| Directions for this task |
The pictures stay out; all of the data is to be printed exactly.

[Collected data]
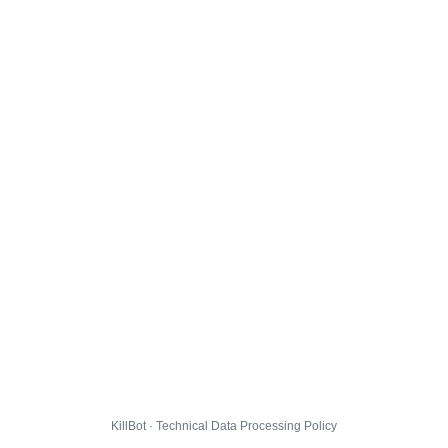
KillBot · Technical Data Processing Policy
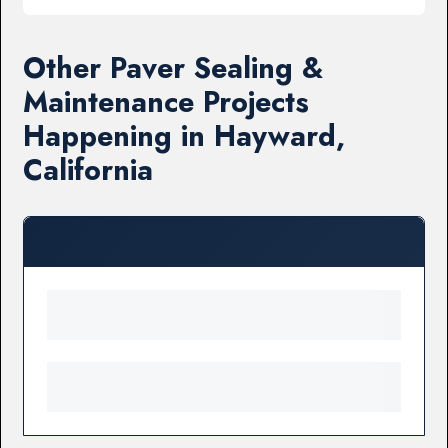
Other Paver Sealing &
Maintenance Projects
Happening in Hayward,
California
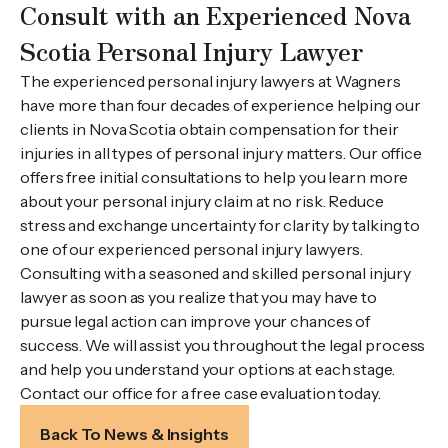
Consult with an Experienced Nova
Scotia Personal Injury Lawyer
The experienced personal injury lawyers at Wagners
have more than four decades of experience helping our
clients in Nova Scotia obtain compensation for their
injuries in all types of personal injury matters. Our office
offers free initial consultations to help you learn more
about your personal injury claim at no risk. Reduce
stress and exchange uncertainty for clarity by talking to
one of our experienced personal injury lawyers.
Consulting with a seasoned and skilled personal injury
lawyer as soon as you realize that you may have to
pursue legal action can improve your chances of
success. We will assist you throughout the legal process
and help you understand your options at each stage.
Contact our office for a free case evaluation today.
Back To News & Insights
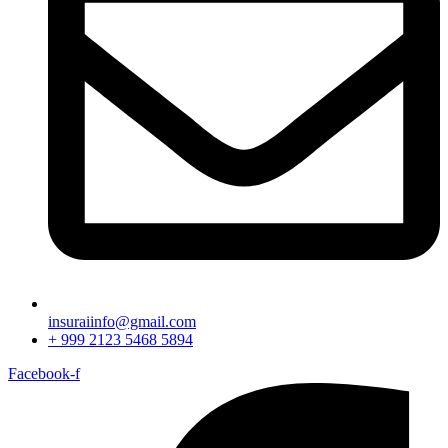
insuraiinfo@gmail.com
+ 999 2123 5468 5894
Facebook-f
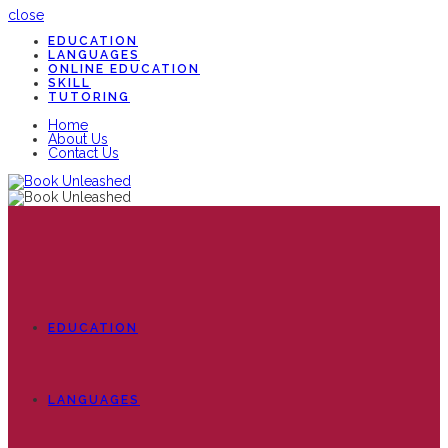
close
EDUCATION
LANGUAGES
ONLINE EDUCATION
SKILL
TUTORING
Home
About Us
Contact Us
EDUCATION
LANGUAGES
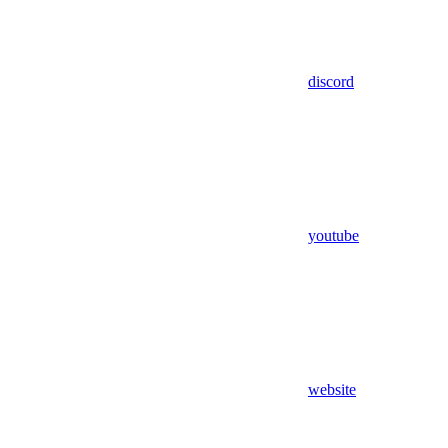
discord
youtube
website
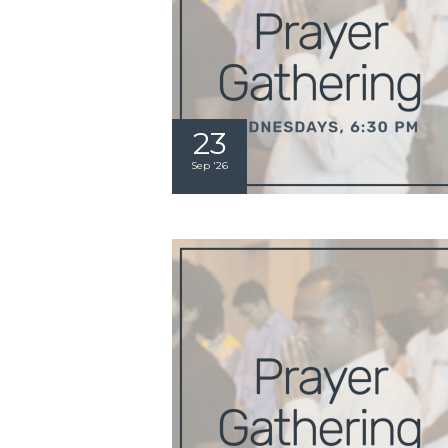
23
Sep '26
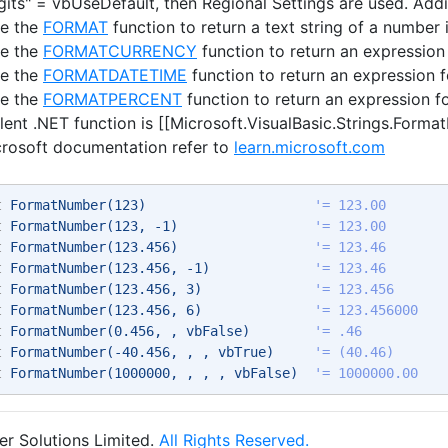
igits" = vbUseDefault, then Regional Settings are used. Add
se the
FORMAT
function to return a text string of a number i
se the
FORMATCURRENCY
function to return an expression
se the
FORMATDATETIME
function to return an expression f
se the
FORMATPERCENT
function to return an expression f
lent .NET function is [[Microsoft.VisualBasic.Strings.Form
crosoft documentation refer to
learn.microsoft.com
t
 FormatNumber(123)                     
'= 123.00 
t
 FormatNumber(123, -1)                 
'= 123.00 
t
 FormatNumber(123.456)                 
'= 123.46 
t
 FormatNumber(123.456, -1)             
'= 123.46 
t
 FormatNumber(123.456, 3)              
'= 123.456 
t
 FormatNumber(123.456, 6)              
'= 123.456000 
t
 FormatNumber(0.456, , vbFalse)        
'= .46 
t
 FormatNumber(-40.456, , , vbTrue)     
'= (40.46) 
t
 FormatNumber(1000000, , , , vbFalse)  
'= 1000000.00 
r Solutions Limited.
All Rights Reserved.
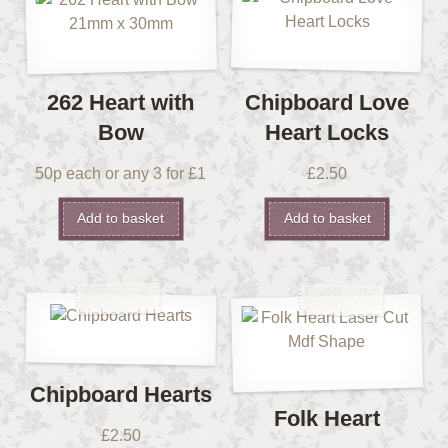
262 Heart with
Chipboard Love
Bow
Heart Locks
50p each or any 3 for £1
£
2.50
Add to basket
Add to basket
Chipboard Hearts
Folk Heart
£
2.50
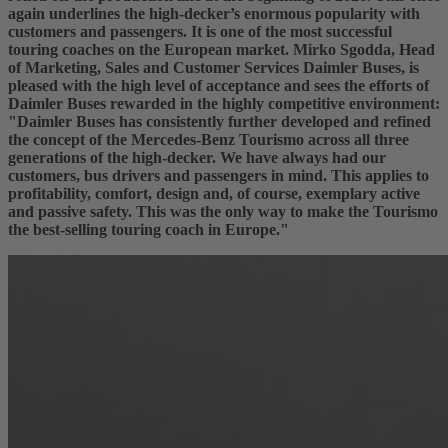
again underlines the high-decker’s enormous popularity with
customers and passengers. It is one of the most successful
touring coaches on the European market. Mirko Sgodda, Head
of Marketing, Sales and Customer Services Daimler Buses, is
pleased with the high level of acceptance and sees the efforts of
Daimler Buses rewarded in the highly competitive environment:
"Daimler Buses has consistently further developed and refined
the concept of the Mercedes-Benz Tourismo across all three
generations of the high-decker. We have always had our
customers, bus drivers and passengers in mind. This applies to
profitability, comfort, design and, of course, exemplary active
and passive safety. This was the only way to make the Tourismo
the best-selling touring coach in Europe."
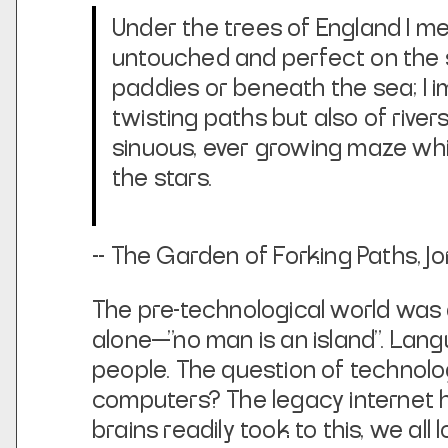
Under the trees of England I med
untouched and perfect on the 
paddies or beneath the sea; I im
twisting paths but also of river
sinuous, ever growing maze wh
the stars.
--
The Garden of Forking Paths
, J
The pre-technological world was
alone—"no man is an island". Lan
people. The question of technolo
computers? The legacy internet 
brains readily took to this, we all 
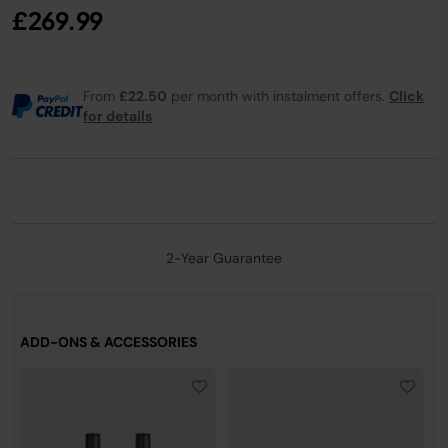
£269.99
From
£22.50
per month with instalment offers.
Click
for details
2-Year Guarantee
ADD-ONS & ACCESSORIES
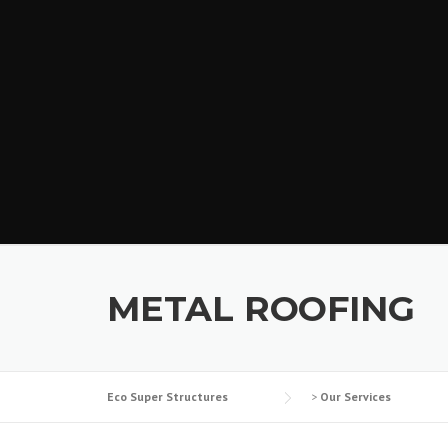
METAL ROOFING
Eco Super Structures
>
Our Services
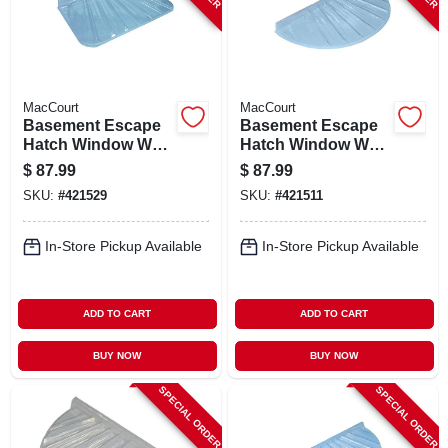
STORE INFO
SIGN IN
MacCourt
MacCourt
Basement Escape
Basement Escape
SIGN UP
Hatch Window Well,
Hatch Window Well,
Type X, Fits 44 X 25
Type R, Fits 48 X 22
$
87.99
$
87.99
In.
In.
SKU:
#
421529
SKU:
#
421511
CART
In-Store Pickup Available
In-Store Pickup Available
ADD TO CART
ADD TO CART
BUY NOW
BUY NOW
SPECIAL ORDER
SPECIAL ORDER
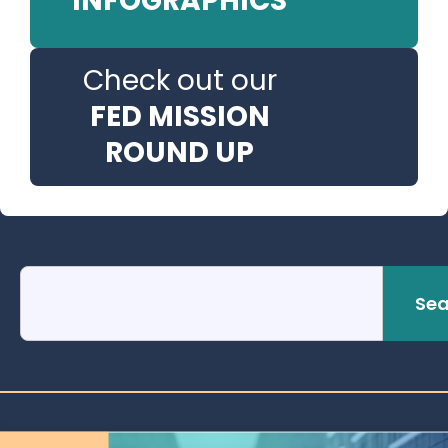
INFOGRAPHICS
Check out our
FED MISSION
ROUND UP
Sea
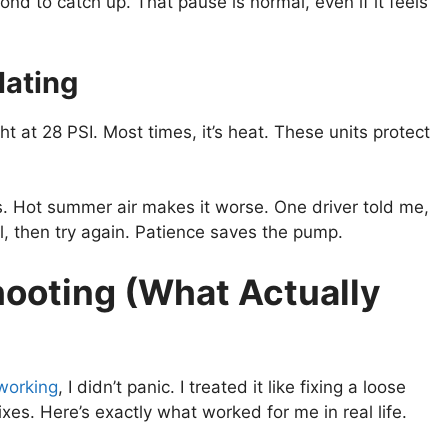
nd to catch up. That pause is normal, even if it feels
lating
ight at 28 PSI. Most times, it’s heat. These units protect
 Hot summer air makes it worse. One driver told me,
ool, then try again. Patience saves the pump.
ooting (What Actually
 working
, I didn’t panic. I treated it like fixing a loose
es. Here’s exactly what worked for me in real life.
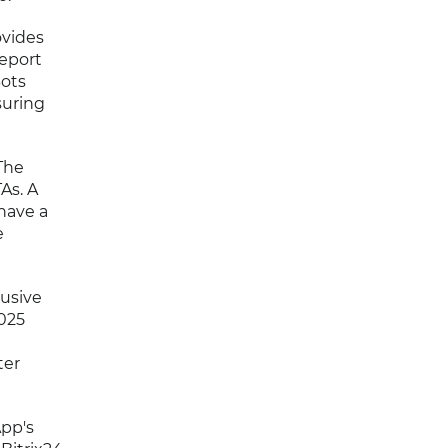
ovides
report
Bots
suring
The
As. A
have a
e
usive
2025
ter
pp's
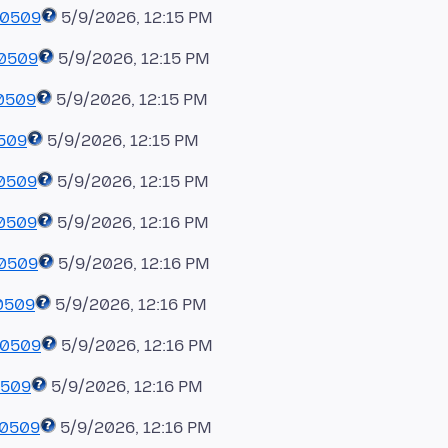
60509
5/9/2026, 12:15 PM
60509
5/9/2026, 12:15 PM
0509
5/9/2026, 12:15 PM
0509
5/9/2026, 12:15 PM
60509
5/9/2026, 12:15 PM
60509
5/9/2026, 12:16 PM
60509
5/9/2026, 12:16 PM
0509
5/9/2026, 12:16 PM
60509
5/9/2026, 12:16 PM
0509
5/9/2026, 12:16 PM
60509
5/9/2026, 12:16 PM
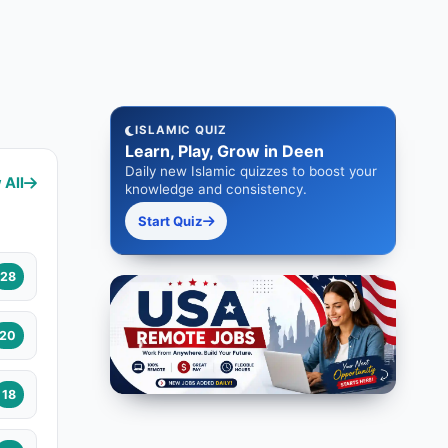
ISLAMIC QUIZ
Learn, Play, Grow in Deen
Daily new Islamic quizzes to boost your
 All
knowledge and consistency.
Start Quiz
28
20
18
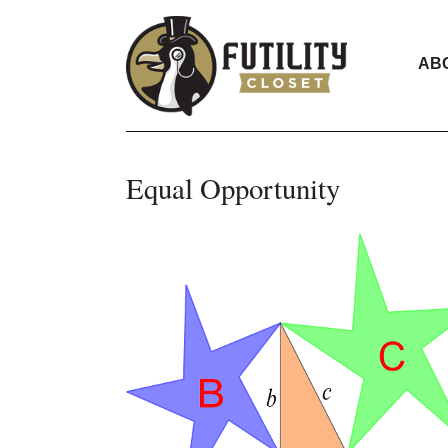
AB
Equal Opportunity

| Reply |
KillBot · Technical Data Processing Policy
Other Paver Sealing &
Maintenance Projects
Happening in Hayward,
California
Consult with an Experienced Nova
Scotia Personal Injury Lawyer
The experienced personal injury lawyers at Wagners
have more than four decades of experience helping our
clients in Nova Scotia obtain compensation for their
injuries in all types of personal injury matters. Our office
offers free initial consultations to help you learn more
about your personal injury claim at no risk. Reduce
stress and exchange uncertainty for clarity by talking to
one of our experienced personal injury lawyers.
Consulting with a seasoned and skilled personal injury
lawyer as soon as you realize that you may have to
pursue legal action can improve your chances of
success. We will assist you throughout the legal process
and help you understand your options at each stage.
Contact our office for a free case evaluation today.
Back To News & Insights
insuraiinfo@gmail.com
+ 999 2123 5468 5894
Facebook-f
close
EDUCATION
LANGUAGES
ONLINE EDUCATION
SKILL
TUTORING
Home
About Us
Contact Us
EDUCATION
LANGUAGES
discord
youtube
website
23
Sep '26
igits" = vbUseDefault, then Regional Settings are used. Add
se the
FORMAT
function to return a text string of a number i
se the
FORMATCURRENCY
function to return an expression
se the
FORMATDATETIME
function to return an expression f
se the
FORMATPERCENT
function to return an expression f
lent .NET function is [[Microsoft.VisualBasic.Strings.Form
crosoft documentation refer to
learn.microsoft.com
t
 FormatNumber(123)                     
'= 123.00 
t
 FormatNumber(123, -1)                 
'= 123.00 
t
 FormatNumber(123.456)                 
'= 123.46 
t
 FormatNumber(123.456, -1)             
'= 123.46 
t
 FormatNumber(123.456, 3)              
'= 123.456 
t
 FormatNumber(123.456, 6)              
'= 123.456000 
t
 FormatNumber(0.456, , vbFalse)        
'= .46 
t
 FormatNumber(-40.456, , , vbTrue)     
'= (40.46) 
t
 FormatNumber(1000000, , , , vbFalse)  
'= 1000000.00 
r Solutions Limited.
All Rights Reserved.
262 Heart with
Chipboard Love
Bow
Heart Locks
50p each or any 3 for £1
£
2.50
Add to basket
Add to basket
Chipboard Hearts
Folk Heart
£
2.50
again underlines the high-decker’s enormous popularity with
customers and passengers. It is one of the most successful
touring coaches on the European market. Mirko Sgodda, Head
of Marketing, Sales and Customer Services Daimler Buses, is
pleased with the high level of acceptance and sees the efforts of
Daimler Buses rewarded in the highly competitive environment:
"Daimler Buses has consistently further developed and refined
the concept of the Mercedes-Benz Tourismo across all three
generations of the high-decker. We have always had our
customers, bus drivers and passengers in mind. This applies to
profitability, comfort, design and, of course, exemplary active
and passive safety. This was the only way to make the Tourismo
the best-selling touring coach in Europe."
Under the trees of England I med
untouched and perfect on the 
paddies or beneath the sea; I im
twisting paths but also of river
sinuous, ever growing maze wh
the stars.
--
The Garden of Forking Paths
, J
The pre-technological world was
alone—"no man is an island". Lan
people. The question of technolo
computers? The legacy internet 
brains readily took to this, we all 
£269.99
From
£22.50
per month with instalment offers.
Click
for details
2-Year Guarantee
ADD-ONS & ACCESSORIES
METAL ROOFING
Eco Super Structures
>
Our Services
STORE INFO
SIGN IN
MacCourt
MacCourt
Basement Escape
Basement Escape
SIGN UP
Hatch Window Well,
Hatch Window Well,
Type X, Fits 44 X 25
Type R, Fits 48 X 22
$
87.99
$
87.99
In.
In.
SKU:
#
421529
SKU:
#
421511
CART
In-Store Pickup Available
In-Store Pickup Available
ADD TO CART
ADD TO CART
BUY NOW
BUY NOW
SPECIAL ORDER
SPECIAL ORDER
INFOGRAPHICS
Check out our
FED MISSION
ROUND UP
Sea
nd to catch up. That pause is normal, even if it feels
lating
ight at 28 PSI. Most times, it’s heat. These units protect
 Hot summer air makes it worse. One driver told me,
ool, then try again. Patience saves the pump.
ooting (What Actually
 working
, I didn’t panic. I treated it like fixing a loose
es. Here’s exactly what worked for me in real life.
ovides
report
Bots
suring
The
As. A
have a
e
usive
2025
ter
pp's
60509
5/9/2026, 12:15 PM
60509
5/9/2026, 12:15 PM
0509
5/9/2026, 12:15 PM
0509
5/9/2026, 12:15 PM
60509
5/9/2026, 12:15 PM
60509
5/9/2026, 12:16 PM
60509
5/9/2026, 12:16 PM
0509
5/9/2026, 12:16 PM
60509
5/9/2026, 12:16 PM
0509
5/9/2026, 12:16 PM
60509
5/9/2026, 12:16 PM
ISLAMIC QUIZ
Learn, Play, Grow in Deen
Daily new Islamic quizzes to boost your
 All
knowledge and consistency.
Start Quiz
28
20
18
AB
Equal Opportunity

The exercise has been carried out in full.